Yesterday was a huge day for me: I purchased cheese for the first time in 6 months. The Costco (yes, there’s really Costco here!) we went to had a decent selection of cheese, but a lot of it was really expensive and only came in gargantuan packages. I would have loved to get some gorgonzola, but 2 pounds seemed like a little much.

So I sensibly opted for a large block of medium cheddar. I knew I could use it in all sorts of recipes and could easily snack on way too much of it (which I’ve already done). I’m definitely planning on making a nice big pot of my favorite Macaroni and Cheese, but first I decided to whip up some of these twice-baked potatoes.
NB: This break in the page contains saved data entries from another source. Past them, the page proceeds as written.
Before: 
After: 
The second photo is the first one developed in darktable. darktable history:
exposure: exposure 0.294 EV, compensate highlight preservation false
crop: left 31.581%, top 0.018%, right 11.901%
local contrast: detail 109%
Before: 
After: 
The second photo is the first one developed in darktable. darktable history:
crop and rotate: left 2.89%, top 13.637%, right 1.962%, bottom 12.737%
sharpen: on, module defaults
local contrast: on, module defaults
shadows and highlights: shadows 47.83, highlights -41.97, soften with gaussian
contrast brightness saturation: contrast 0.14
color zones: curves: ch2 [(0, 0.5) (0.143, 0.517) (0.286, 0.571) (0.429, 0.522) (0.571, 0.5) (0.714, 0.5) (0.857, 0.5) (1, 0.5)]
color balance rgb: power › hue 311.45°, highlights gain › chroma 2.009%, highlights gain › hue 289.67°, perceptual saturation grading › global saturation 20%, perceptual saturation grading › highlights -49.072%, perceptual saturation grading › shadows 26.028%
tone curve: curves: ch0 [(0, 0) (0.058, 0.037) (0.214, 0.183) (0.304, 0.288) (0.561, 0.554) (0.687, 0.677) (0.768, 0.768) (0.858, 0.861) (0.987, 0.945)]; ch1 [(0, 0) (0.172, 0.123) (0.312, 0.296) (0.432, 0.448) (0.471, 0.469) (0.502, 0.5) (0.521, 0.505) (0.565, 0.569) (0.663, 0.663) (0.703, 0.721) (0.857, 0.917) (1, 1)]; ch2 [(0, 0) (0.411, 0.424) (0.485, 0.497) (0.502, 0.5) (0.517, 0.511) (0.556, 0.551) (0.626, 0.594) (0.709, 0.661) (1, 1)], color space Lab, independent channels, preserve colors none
I debated whether or not I should cook the broccoli before I used it in the filling, and I’m glad I didn’t. It softens just enough when it’s baked, and I think if I had cooked it first, it would have gotten too mushy. I might try doing it that way next time, though, just to compare.

Broccoli Cheese Potatoes

Broccoli Cheddar Twice-Baked Potatoes


  • 4 medium-sized baking potatoes
  • 1 cup finely chopped broccoli florets
  • 1/2 cup (loosely packed) shredded cheddar cheese
  • 2-4 tbsp milk (or more, as needed)
  • salt and pepper to taste


  1. Heat the oven to 400 F.
  2. Bake the potatoes for about 50-60 minutes, or until soft.
  3. Carefully slice each potato in half lengthwise, and scoop the potato flesh into a bowl, leaving the skins intact.
  4. Put the skins on a baking sheet.
  5. Mash the flesh until smooth, and stir in the remaining ingredients. Add enough milk so that the mixture is soft and smooth, and add salt and pepper to taste
  6. Scoop the filling into the potato skins and bake for 15 to 20 minutes.